Pregnancy Announcement

I haven’t had the chance to properly announce this good news, not because I was lazy and life is hectic (my usual excuses, duh), but because I was contemplating if there should be a continuous update following this announcement; or should I just leave it at that. I mean, is this too personal to share? But I am sharing it anyway.

I am very pregnant. 18 weeks in, gained 8kgs in the span of 4 months, hormonal imbalance at peak and almost always hungry.

Let me tell you the story of how I found out that I was pregnant.

It was late October 2017 (just a few months ago), and my best friend Z, surprised me with her pregnancy news despite being married in September. Sheesh, you guys really work on it huh, I thought mischievously. I was overjoyed at this, and abit jealous, to tell you the truth; because Hey, who wouldn’t want a cute pudgy fingered drooling infant to play with all day long, right? I want a baby too!

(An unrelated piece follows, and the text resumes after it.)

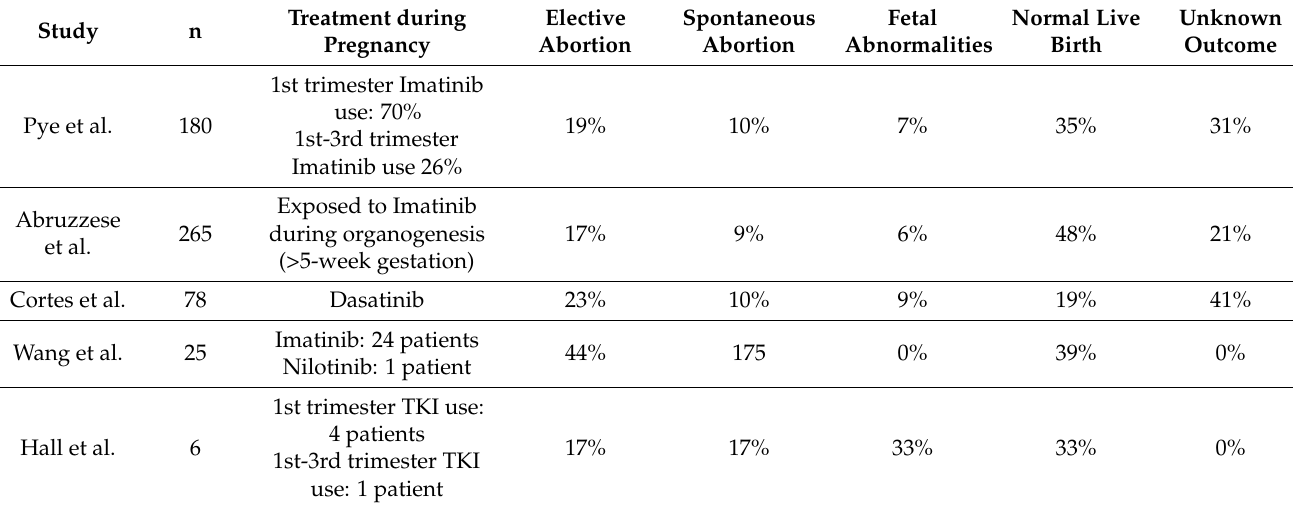
Table 1. Pregnancy outcomes in patients associated with TKI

Z then told me that she was actually worried sick, as she felt that she wasn’t ready for a baby yet.
For a moment there, Big Bang Theory’s Sheldon’s logic started to sink in. Yes, I wouldn’t want to deal with diapers and soft poos and not-so-cute constant cries in the middle of the night. I wasn’t even sure that we are financially stable enough to AFFORD a baby.

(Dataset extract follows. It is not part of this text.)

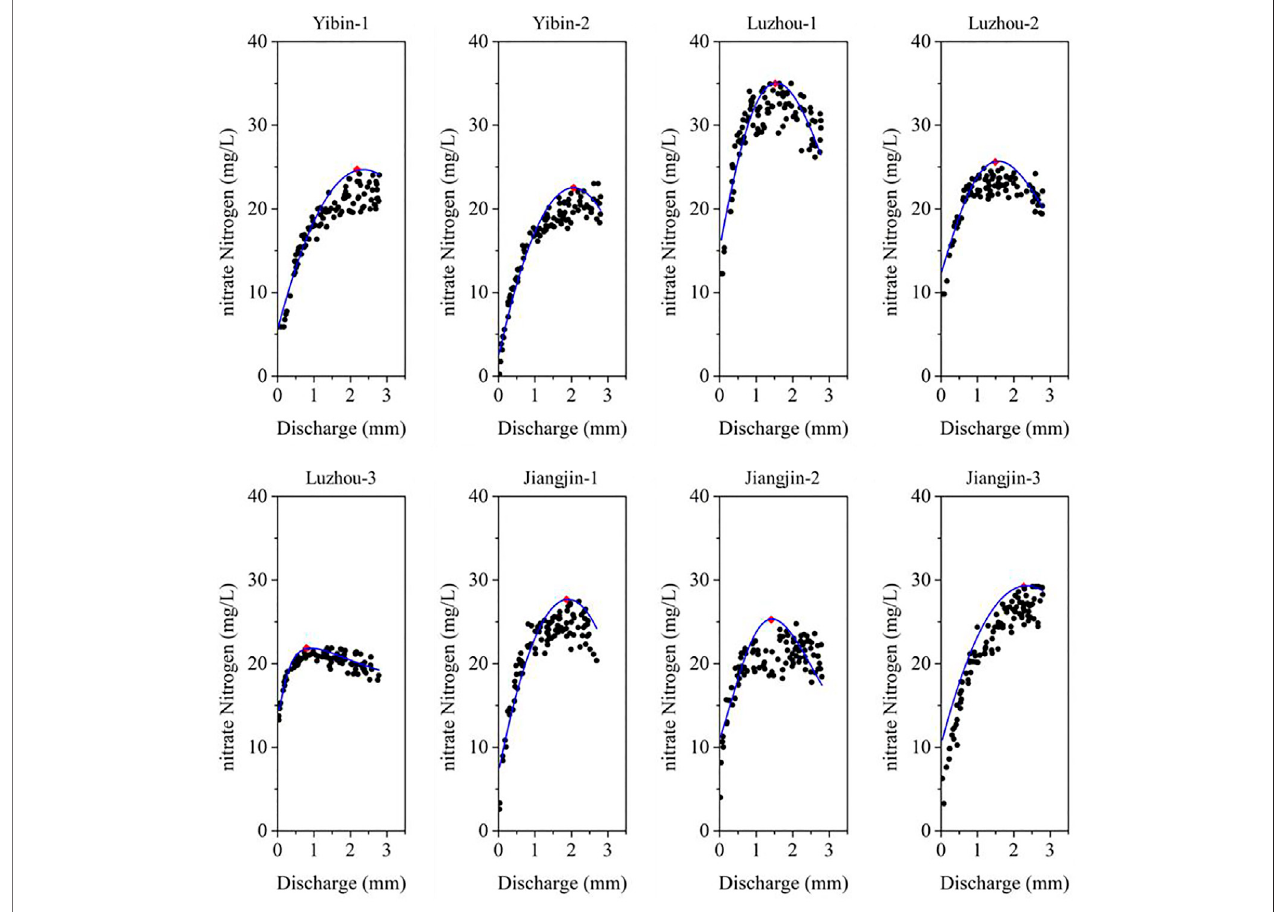
FIGURE 7 | Scatterplots of nitrate concentration versus discharge and turning points.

Baby is expensive. Formula milk, diapers, nursery, medicines and the lots, man, they don’t have a “small and adorable” impact on your balance sheet, however small and adorable those chubby cheeks looks. I almost broke a sweat thinking about how much a stroller and baby car seat costs.

All the while texting Z, I was feeding live updates to my husband, who has a penchant for teasing people, including Z. We were both congratulating Z and laughing at her for being rushed into the baby thing. Deep in our hearts, we were both relieved that I wasn’t pregnant yet.

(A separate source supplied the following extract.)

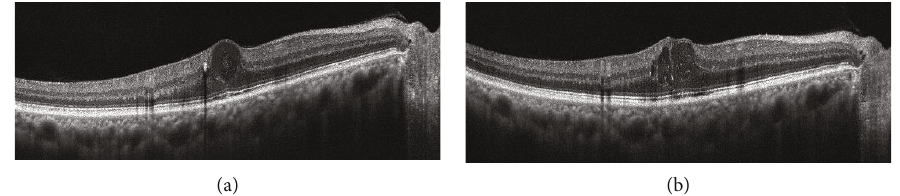
Figure 3: A 74-year-old male had an UACR of 0.029. (a) At baseline, there was cystic edema involving fovea in the right eye. (b) At month 12, the cystic edema still persisted after 8 ranibizumab injections were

Then a thought, no, a huge realization dawned upon me, hit me hard like a hammer, and I shook. I was three weeks late for my period.

I gulped and told my husband. He gulped too. We both gulped.

We quickly went to the nearest pharmacy and get a bunch of pregnancy kits. I was already sweating buckets as I drank litres of water, and then we waited and waited. The kit changes colour, a single straight line appeared, overlapped by another single red line.

I am officially pregnant.

I couldn’t believe my eyes and started to reason, perhaps there is something wrong with this kit. In truth, we just weren’t ready yet. Beside me, my husband plopped to the bed, his face ashen and worried. He remained quiet for a good 10 minutes or forever as I sniffled back tears, worried too.

What if I am not a good mother?

What if I die during delivery?

What if we can’t pay for the baby’s school and college?

What if the baby is not healthy because mommy stuff her face with junk food all the time?

What ifs kept flooding my mind ,and they somehow became these big dollops of tears, steadily pouring down my cheeks.

Then, hubs came over and consoled me. He rubbed my shoulder and say, “Tuhan nak bagi rezeki, kita kena bersyukur sayang.”

I think I must have cried for hours because I woke up the next day puffy eyed.

Four months have passed, I remembered what he said to me then and today, I feel blessed and more than happy that the baby is growing healthily inside me, Alhamdulillah.

Sure, I threw up multiple times during my first trimester and made good friends with the toilet and kitchen sinks. I can’t stand the smell of eggs and tofu and fish and oil and were put off by the lack of deodorant sticks available on the counter to combat all those smelly armpits;  but knowing for a fact that something so special and precious is coming out to see you in another 5 months, the feeling is just so overwhelming!